I'd like every entry returned exactly as it is, with the images left out.

__Source material__
⁂
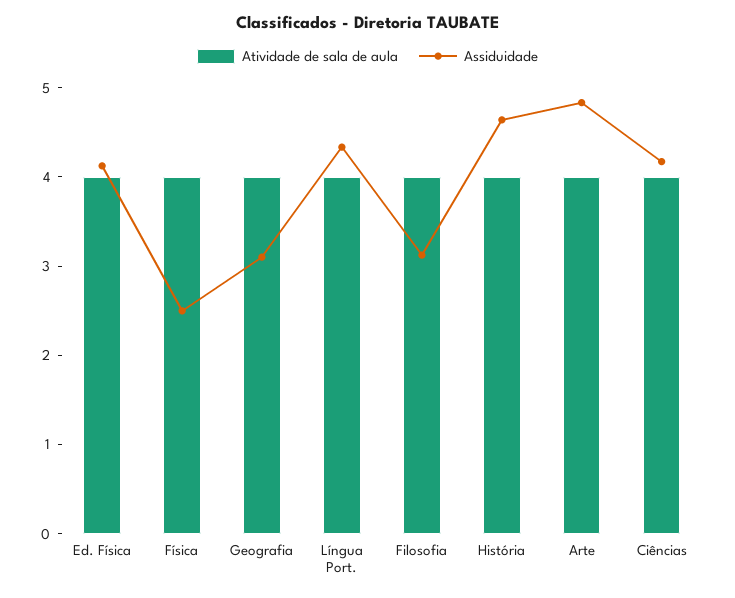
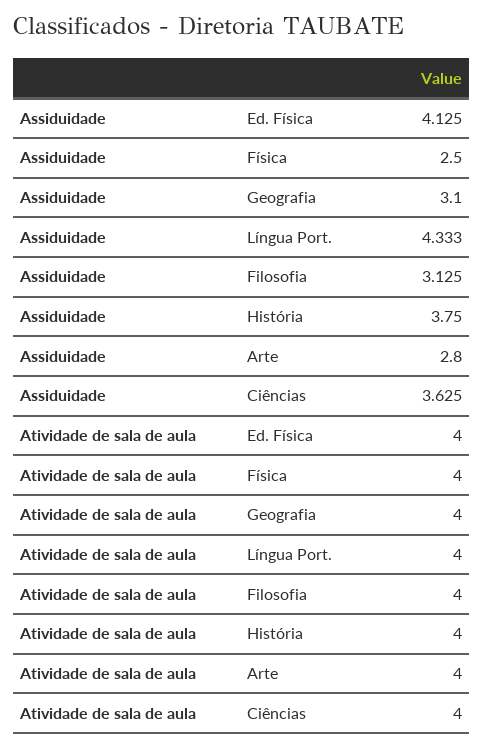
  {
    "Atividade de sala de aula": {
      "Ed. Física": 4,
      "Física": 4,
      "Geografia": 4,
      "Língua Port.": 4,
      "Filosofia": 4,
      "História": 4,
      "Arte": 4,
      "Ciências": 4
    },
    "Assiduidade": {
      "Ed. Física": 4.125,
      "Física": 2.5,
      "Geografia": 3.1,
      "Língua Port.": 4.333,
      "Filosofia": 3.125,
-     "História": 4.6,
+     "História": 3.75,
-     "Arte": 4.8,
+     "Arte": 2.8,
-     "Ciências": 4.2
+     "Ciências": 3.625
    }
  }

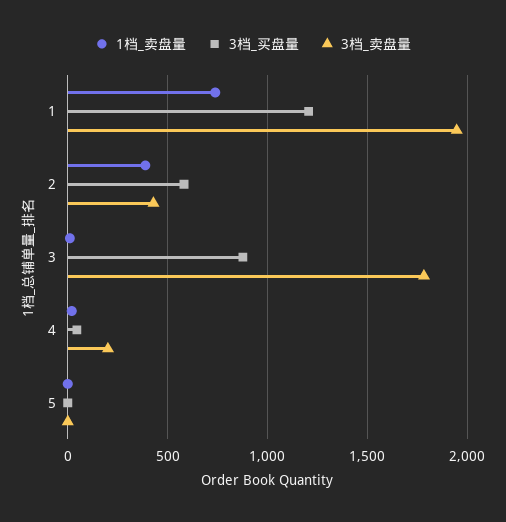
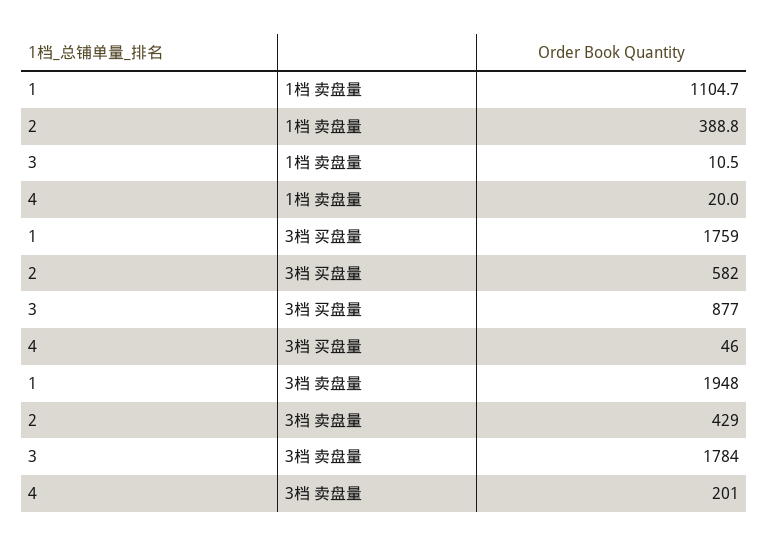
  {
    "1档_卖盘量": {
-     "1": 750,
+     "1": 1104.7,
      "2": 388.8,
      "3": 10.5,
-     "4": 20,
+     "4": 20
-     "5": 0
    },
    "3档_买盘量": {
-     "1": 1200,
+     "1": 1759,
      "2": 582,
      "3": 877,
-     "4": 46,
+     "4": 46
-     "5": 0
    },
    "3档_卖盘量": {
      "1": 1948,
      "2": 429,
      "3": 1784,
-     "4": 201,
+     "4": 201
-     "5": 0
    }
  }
⁂
__Task answer__
  {
    "Atividade de sala de aula": {
      "Ed. Física": 4,
      "Física": 4,
      "Geografia": 4,
      "Língua Port.": 4,
      "Filosofia": 4,
      "História": 4,
      "Arte": 4,
      "Ciências": 4
    },
    "Assiduidade": {
      "Ed. Física": 4.125,
      "Física": 2.5,
      "Geografia": 3.1,
      "Língua Port.": 4.333,
      "Filosofia": 3.125,
-     "História": 4.6,
+     "História": 3.75,
-     "Arte": 4.8,
+     "Arte": 2.8,
-     "Ciências": 4.2
+     "Ciências": 3.625
    }
  }

  {
    "1档_卖盘量": {
-     "1": 750,
+     "1": 1104.7,
      "2": 388.8,
      "3": 10.5,
-     "4": 20,
+     "4": 20
-     "5": 0
    },
    "3档_买盘量": {
-     "1": 1200,
+     "1": 1759,
      "2": 582,
      "3": 877,
-     "4": 46,
+     "4": 46
-     "5": 0
    },
    "3档_卖盘量": {
      "1": 1948,
      "2": 429,
      "3": 1784,
-     "4": 201,
+     "4": 201
-     "5": 0
    }
  }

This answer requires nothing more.